Within architectural disciplines, social sustainability can be employed through demonstrating lasting social impacts on a community via placemaking. Interior architecture more specifically can play a principal role in facilitating the experiences and relationships that are fostered within place and is fundamental to how people engage and identify in society. How can the normative practices and process of interior architecture and parallel disciplines of placemaking be propelled to ensure that the spaces and communities that are created have lasting positive impact on society?
As a socially, politically, and physically dynamic landmark, Ontario Place is used as the primary site of investigation. Ontario Place, designed by Eberhard Zeidler and opened in 1971, was deemed one of the most innovative waterfronts in the world.
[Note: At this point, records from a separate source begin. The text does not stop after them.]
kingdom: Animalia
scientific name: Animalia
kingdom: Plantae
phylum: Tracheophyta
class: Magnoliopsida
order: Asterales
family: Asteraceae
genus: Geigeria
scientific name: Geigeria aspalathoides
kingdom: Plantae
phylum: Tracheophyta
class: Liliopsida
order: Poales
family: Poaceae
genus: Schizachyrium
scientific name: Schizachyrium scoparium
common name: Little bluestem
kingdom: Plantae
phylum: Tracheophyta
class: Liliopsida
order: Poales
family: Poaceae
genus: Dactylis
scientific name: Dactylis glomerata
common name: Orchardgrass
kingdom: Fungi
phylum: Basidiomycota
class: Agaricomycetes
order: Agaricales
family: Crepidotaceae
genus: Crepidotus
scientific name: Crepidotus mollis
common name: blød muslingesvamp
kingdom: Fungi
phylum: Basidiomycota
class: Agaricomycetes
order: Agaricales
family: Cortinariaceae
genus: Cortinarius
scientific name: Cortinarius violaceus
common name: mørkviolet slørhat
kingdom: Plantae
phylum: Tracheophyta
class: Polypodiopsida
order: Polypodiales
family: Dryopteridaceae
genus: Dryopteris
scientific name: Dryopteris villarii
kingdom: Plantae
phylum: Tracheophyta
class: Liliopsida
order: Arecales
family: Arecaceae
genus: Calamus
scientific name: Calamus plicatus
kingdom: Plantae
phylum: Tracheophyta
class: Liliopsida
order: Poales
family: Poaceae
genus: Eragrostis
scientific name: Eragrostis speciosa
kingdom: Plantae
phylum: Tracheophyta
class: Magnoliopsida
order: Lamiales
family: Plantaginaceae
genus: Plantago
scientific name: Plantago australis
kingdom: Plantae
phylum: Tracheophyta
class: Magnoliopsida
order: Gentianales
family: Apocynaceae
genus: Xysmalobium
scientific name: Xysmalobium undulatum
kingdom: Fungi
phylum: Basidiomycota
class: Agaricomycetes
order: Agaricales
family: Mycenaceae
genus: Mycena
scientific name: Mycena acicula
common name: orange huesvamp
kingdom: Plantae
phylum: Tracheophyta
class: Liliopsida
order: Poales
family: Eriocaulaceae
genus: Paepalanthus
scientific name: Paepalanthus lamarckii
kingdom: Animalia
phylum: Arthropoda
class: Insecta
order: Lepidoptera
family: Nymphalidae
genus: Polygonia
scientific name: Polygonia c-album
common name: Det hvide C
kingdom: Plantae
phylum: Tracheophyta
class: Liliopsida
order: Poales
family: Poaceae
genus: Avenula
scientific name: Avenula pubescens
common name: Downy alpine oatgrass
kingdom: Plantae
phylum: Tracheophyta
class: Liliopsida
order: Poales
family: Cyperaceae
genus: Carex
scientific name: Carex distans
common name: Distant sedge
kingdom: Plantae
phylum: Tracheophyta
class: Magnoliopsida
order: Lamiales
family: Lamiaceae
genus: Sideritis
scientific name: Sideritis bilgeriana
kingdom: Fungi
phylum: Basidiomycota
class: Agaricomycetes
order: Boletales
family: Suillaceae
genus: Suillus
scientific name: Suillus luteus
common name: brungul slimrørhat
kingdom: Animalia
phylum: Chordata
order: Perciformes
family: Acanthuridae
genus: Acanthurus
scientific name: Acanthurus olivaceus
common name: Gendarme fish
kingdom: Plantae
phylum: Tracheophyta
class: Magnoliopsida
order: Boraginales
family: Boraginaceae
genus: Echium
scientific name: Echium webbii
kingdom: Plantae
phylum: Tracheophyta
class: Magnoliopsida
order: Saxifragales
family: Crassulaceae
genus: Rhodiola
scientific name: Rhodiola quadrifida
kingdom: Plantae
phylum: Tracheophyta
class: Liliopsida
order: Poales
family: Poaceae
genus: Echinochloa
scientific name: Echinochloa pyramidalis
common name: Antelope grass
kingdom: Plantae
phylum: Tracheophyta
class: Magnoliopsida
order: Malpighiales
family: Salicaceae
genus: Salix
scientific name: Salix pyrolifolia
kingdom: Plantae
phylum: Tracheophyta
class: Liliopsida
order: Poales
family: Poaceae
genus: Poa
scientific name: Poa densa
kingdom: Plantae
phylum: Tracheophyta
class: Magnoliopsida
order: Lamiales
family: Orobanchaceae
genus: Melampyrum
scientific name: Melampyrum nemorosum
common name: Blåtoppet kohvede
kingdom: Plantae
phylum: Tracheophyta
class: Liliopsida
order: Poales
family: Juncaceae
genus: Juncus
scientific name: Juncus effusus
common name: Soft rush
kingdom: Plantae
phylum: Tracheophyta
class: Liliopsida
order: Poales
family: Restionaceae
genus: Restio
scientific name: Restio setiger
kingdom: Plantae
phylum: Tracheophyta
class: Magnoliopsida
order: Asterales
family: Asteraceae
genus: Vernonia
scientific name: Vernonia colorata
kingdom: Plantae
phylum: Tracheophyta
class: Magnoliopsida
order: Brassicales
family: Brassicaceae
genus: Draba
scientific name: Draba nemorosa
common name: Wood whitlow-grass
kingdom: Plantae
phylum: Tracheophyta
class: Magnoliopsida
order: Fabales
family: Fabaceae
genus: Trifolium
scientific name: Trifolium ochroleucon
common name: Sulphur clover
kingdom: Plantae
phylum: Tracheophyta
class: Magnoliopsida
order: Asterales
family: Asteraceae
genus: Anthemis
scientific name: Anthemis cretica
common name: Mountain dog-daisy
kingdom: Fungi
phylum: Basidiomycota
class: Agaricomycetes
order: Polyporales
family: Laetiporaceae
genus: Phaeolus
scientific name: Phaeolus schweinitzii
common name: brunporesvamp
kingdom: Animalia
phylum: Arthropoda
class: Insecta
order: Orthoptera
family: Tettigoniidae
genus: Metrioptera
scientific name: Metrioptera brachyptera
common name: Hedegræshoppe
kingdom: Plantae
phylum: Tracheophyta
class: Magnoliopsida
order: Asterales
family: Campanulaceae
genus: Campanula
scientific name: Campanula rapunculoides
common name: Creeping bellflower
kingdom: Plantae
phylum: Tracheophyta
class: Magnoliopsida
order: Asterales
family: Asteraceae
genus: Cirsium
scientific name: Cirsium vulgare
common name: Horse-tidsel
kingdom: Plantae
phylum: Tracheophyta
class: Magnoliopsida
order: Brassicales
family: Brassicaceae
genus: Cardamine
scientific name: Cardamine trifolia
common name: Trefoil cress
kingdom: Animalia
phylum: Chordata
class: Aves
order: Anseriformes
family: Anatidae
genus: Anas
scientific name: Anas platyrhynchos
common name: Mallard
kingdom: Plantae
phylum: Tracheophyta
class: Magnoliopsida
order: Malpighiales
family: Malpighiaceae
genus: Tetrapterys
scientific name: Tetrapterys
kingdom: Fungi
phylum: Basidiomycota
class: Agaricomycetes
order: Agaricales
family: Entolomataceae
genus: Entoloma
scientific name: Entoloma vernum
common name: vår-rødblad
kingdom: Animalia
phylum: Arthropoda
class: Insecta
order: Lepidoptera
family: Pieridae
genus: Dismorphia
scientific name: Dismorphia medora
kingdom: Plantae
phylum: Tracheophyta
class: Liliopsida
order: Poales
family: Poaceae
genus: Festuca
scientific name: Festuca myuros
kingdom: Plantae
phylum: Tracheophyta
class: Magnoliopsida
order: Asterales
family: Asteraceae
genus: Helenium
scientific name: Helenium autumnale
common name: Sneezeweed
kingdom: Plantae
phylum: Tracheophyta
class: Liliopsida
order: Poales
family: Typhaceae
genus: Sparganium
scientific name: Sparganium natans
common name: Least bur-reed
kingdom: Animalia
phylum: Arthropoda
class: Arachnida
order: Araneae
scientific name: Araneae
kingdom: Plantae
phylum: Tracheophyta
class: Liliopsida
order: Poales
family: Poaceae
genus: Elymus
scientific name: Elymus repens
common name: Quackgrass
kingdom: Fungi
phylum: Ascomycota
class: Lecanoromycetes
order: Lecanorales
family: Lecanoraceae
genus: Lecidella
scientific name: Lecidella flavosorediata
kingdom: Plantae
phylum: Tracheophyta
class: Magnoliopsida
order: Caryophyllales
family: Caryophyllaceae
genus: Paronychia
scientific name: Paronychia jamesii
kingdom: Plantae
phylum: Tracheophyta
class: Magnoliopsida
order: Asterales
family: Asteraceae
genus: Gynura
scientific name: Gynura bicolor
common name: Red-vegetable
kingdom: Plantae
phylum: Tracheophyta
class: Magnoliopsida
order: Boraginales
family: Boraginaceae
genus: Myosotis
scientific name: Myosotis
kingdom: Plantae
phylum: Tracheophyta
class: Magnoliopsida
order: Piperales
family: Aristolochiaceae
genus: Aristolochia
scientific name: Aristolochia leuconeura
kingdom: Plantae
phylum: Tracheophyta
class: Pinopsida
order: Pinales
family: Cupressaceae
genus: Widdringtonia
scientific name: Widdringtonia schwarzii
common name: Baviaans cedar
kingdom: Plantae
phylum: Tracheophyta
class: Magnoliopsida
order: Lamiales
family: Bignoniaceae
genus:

Still active as a public park since its closure in 2012, questions of its future have remained futile. Plans for redevelopment have instigated conversations as to whether the landmark should remain primarily as a public space or bestowed to private partnerships.
This exhibition showcases selected works from a culminating Interior Design Studio at the Interior Design at the Creative School, Toronto Metropolitan University (Winter 2022). The Studio broadens the conversation of interior designers’ social impacts on community through the perspective of social sustainability. Students were challenged to explore the interior designer’s role in the multidisciplinary sphere of placemaking through the conceptualization of a responsible adaptive-reuse of existing Ontario Place infrastructure. Ultimately, the challenge allowed students to explore design solutions through themes of cultural heritage and preservation, community engagement, and equitable/inclusive design practices.
The work showcases studies, design proposals, and interactive artifacts of varying scales that allow users to explore various experiences of Ontario Place. Visitors will have the opportunity to curate their own experiences and memories of Ontario Place as it currently exists in the past, present, and future.